4) A dispetto della maggior facilita' nell'eseguire le espulsioni (in seguito alla stipula di accordi di riammissione), il peso di questo approccio, che costringe gli immigrati a soggiornare illegalmente o a confondersi con i richiedenti asilo, e' mitigato, di fatto,

a) dalla permeabilita' delle frontiere (nel contratto con lo scafista, per di piu', e' previsto spesso piu' di un tentativo d'ingresso);

b) dai ricorrenti provvedimenti di sanatoria (120 mila nel 1987, 240 mila nel 1990, 250 mila nel 1996, 300 mila (?) nel 1999, a fronte di circa 25 mila chiamate nominative per anno).

 

5) Il risultato netto e' che, dopo un purgatorio (pluriennale) di soggiorno illegale, durante il quale e' presentato dai mass-media come elemento destabilizzante, lo straniero cessa improvvisamente di essere percepito come un pericolo allorche' lo Stato, sanandone la posizione, ne riconosce di fatto la positivita' dell'inserimento.

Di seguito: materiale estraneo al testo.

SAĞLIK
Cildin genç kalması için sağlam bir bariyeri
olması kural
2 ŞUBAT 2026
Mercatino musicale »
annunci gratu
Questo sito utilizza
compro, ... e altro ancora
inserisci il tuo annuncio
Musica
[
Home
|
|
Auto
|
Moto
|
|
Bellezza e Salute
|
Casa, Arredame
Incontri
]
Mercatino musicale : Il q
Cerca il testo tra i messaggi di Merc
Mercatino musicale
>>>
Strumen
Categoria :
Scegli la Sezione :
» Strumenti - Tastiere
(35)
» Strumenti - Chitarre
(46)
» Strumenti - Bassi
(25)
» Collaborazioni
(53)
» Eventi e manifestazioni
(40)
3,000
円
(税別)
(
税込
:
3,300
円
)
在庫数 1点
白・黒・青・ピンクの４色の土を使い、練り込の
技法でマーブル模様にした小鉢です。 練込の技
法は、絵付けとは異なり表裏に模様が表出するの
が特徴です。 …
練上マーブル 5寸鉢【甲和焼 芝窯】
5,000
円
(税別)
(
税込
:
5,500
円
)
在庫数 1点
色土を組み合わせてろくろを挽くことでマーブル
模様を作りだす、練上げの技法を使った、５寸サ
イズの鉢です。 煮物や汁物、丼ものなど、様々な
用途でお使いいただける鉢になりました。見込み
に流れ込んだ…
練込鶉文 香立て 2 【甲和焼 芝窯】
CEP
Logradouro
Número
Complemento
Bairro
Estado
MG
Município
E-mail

Una politica dell'immigrazione deve consistere nel rendere percorribile fin dall'inizio un canale legale, per non dover sanare domani chi si tenta oggi di respingere o espellere.

 

6) L'art. 23 della legge 40 pone le basi per una politica di ingressi per ricerca di lavoro. Il Governo italiano deve sperimentare queste norme (fino ad oggi non l'ha fatto) e farsi portatore, in Europa, di una visione nuova del problema. In caso contrario, i flussi migratori continueranno ad essere calpestati o a mascherarsi da flussi di rifugiati, dando forza a chi invoca pericolose procedure sommarie nell'esame delle domande d'asilo, che, a loro volta, calpestano i diritti del rifugiato.